If you’re a fan of the modern world, you owe a debt of gratitude to John Wilkinson. Wilkinson, whose father was an ironworker and a part-time inventor, was one of those fantastic industrialists that envision the entire world using his product in as many forms as possible. In Wilkinson’s England, people would sit at iron tables eating off of iron plates using iron cutlery in iron houses. Wilkinson was such a fan of iron that he was buried in an iron coffin and had an iron obelisk for a tombstone. But it wasn’t iron tables or iron plates that led John Wilkinson to change the world… it was cannon.
Prior to Wilkinson, almost all manufactured goods were made “in-house” by individuals. By that I mean that each product – and all the component parts therein – were either made by the manufacturer or someone local to him. Take a cabinetmaker, for example. It’s entirely possible that a cabinetmaker would have made all of his tools himself, as well as all of the component parts of a cabinet, such as the nails. And when he made those nails, he might make them the length of his pinky finger or as thick as his favorite book – or any other measure he chose. He might have “outsourced” his nail production to a local blacksmith, but that blacksmith was just as likely to use some other non-standard measure (such as the diameter of a coin) to determine the length of a nail. And, of course, a cabinetmaker or blacksmith in another town might use an altogether different measure to make his nails.
Of course there were large factories, especially when it came to complex products like carriages. Making a carriage required a blacksmith, a slew of carpenters and an upholsterer at a minimum. But a factory like this was more like a collection of tradesmen working under one roof than the single entity we think of today. If an upholsterer were to leave the factory, his replacement might have completely different tools and components than his predecessor. Of course, the factory owner had the ultimate say in the quality and appearance of his products, but by and large the tradesmen were left alone to do what they did best. And most of the time, “their best” was close enough.

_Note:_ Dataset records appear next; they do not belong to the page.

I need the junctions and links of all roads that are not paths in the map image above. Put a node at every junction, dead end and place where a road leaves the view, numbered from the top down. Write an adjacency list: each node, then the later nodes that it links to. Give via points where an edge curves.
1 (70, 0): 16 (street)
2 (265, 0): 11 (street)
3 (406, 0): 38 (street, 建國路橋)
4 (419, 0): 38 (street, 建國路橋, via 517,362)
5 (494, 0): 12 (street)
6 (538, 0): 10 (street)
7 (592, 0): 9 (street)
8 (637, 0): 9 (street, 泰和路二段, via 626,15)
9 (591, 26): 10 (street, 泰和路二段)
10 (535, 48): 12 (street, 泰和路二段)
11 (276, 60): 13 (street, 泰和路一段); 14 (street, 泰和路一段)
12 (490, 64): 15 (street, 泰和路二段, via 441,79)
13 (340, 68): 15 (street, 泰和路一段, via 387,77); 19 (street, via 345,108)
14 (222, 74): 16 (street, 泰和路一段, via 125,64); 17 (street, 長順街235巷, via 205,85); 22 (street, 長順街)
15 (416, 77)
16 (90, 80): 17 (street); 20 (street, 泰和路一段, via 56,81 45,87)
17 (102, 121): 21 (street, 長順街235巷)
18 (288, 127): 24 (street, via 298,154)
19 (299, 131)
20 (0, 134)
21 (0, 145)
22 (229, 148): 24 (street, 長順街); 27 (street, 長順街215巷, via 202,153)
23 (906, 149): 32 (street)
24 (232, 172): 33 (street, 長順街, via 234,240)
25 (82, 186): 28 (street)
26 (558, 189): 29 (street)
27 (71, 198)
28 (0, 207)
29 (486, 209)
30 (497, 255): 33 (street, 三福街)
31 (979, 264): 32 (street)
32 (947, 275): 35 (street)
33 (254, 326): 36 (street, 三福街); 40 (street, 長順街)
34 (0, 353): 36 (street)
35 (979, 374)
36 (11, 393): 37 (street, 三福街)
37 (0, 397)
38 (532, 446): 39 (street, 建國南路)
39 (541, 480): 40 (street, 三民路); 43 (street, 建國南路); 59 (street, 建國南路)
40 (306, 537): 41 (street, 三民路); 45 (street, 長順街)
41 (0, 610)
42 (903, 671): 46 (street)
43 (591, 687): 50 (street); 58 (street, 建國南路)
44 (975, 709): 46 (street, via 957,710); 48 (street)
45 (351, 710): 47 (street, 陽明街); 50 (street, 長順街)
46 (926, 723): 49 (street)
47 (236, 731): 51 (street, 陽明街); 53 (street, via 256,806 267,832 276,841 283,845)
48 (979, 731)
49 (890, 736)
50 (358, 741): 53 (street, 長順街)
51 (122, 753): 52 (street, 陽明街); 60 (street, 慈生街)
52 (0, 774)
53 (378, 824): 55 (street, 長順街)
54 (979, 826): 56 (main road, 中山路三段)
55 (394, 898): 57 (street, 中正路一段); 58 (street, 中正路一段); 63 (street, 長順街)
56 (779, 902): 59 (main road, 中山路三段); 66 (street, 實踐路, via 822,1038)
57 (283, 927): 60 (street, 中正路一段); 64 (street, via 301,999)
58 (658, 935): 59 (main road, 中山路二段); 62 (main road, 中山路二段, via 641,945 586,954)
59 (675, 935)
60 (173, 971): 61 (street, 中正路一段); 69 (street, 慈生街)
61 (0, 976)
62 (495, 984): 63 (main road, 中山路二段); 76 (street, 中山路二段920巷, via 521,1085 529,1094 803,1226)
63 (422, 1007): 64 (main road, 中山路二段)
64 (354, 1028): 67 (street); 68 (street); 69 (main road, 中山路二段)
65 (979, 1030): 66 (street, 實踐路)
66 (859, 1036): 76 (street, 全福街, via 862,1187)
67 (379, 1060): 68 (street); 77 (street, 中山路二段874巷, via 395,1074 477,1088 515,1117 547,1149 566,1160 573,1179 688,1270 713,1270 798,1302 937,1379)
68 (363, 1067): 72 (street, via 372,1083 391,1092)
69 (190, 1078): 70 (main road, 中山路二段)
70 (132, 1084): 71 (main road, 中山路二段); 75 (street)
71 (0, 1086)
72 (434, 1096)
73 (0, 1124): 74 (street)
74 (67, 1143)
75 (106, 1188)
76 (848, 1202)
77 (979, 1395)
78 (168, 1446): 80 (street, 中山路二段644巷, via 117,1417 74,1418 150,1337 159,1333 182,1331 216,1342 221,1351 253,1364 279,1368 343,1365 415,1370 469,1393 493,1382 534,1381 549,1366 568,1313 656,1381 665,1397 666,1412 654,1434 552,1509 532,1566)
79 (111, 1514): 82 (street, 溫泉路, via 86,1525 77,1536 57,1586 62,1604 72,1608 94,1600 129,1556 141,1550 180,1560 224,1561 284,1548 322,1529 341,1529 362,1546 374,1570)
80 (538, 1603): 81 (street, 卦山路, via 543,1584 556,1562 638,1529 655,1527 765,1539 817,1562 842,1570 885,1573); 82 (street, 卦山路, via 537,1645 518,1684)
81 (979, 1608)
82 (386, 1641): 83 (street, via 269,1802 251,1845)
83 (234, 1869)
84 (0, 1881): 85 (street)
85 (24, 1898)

Unfortunately, “close enough” won’t cut it when it comes to making cannon. And back in the eighteenth century, soldiers had to worry about dying from their own cannons exploding as much as from enemy fire. Wilkinson’s foundry was one of the first to use one of James Watt’s new and improved steam engines to power the blowers and hammers. But then Wilkinson did something revolutionary: he used the steam engine to create a new type of boring machine that machined the cannon to within fantastic tolerances – millimeters to be exact… very exact. Such accuracy was almost unheard of back in those days, and it didn’t take Wilkinson long to figure out that he could make interchangeable parts for cannon and many other products. So if something broke, one could simply have a stash of spares on hand that could be easily swapped out… instead of having to track down the craftsman that originally made the part or hire a new craftsman to reverse-engineer the part.
Gunsmiths were the next to jump on Wilkinson’s bandwagon. Although the British army had been using “standardized” muskets for years, the fact that most of the parts were machined by hand meant that many parts that should have been interchangeable were not. If a part broke on a soldier’s musket, it wasn’t uncommon for him to have to try up to five different replacement parts to find one that actually worked… even though they were supposed to be the exact same part. The techniques pioneered by Wilkinson meant that gun parts should be replicated to within a couple of millimeters of spec, and any part would work in any gun.
Other products would eventually join Wilkinson’s revolution. Pocket watches, for example, were once playthings of the superrich. Once large scale production began, their accuracy increased and their price dropped, such that they were a more or less common item within 50 years.
There’s an interesting postscript to this story: “Iron Mad” Wilkinson was a believer of (and major investor in) The Iron Bridge in Shropshire, England. It was built in 1779 and was the first major iron bridge in the world. The Iron Bridge would be the direct inspiration behind the future iron bridge in Newcastle and its bigger brother in Sydney Harbor. The Newcastle Bridge is pictured on the Newcastle Brown Ale label… so if you’re tipping back a few this holiday weekend, think of John Wilkinson and how he changed the world!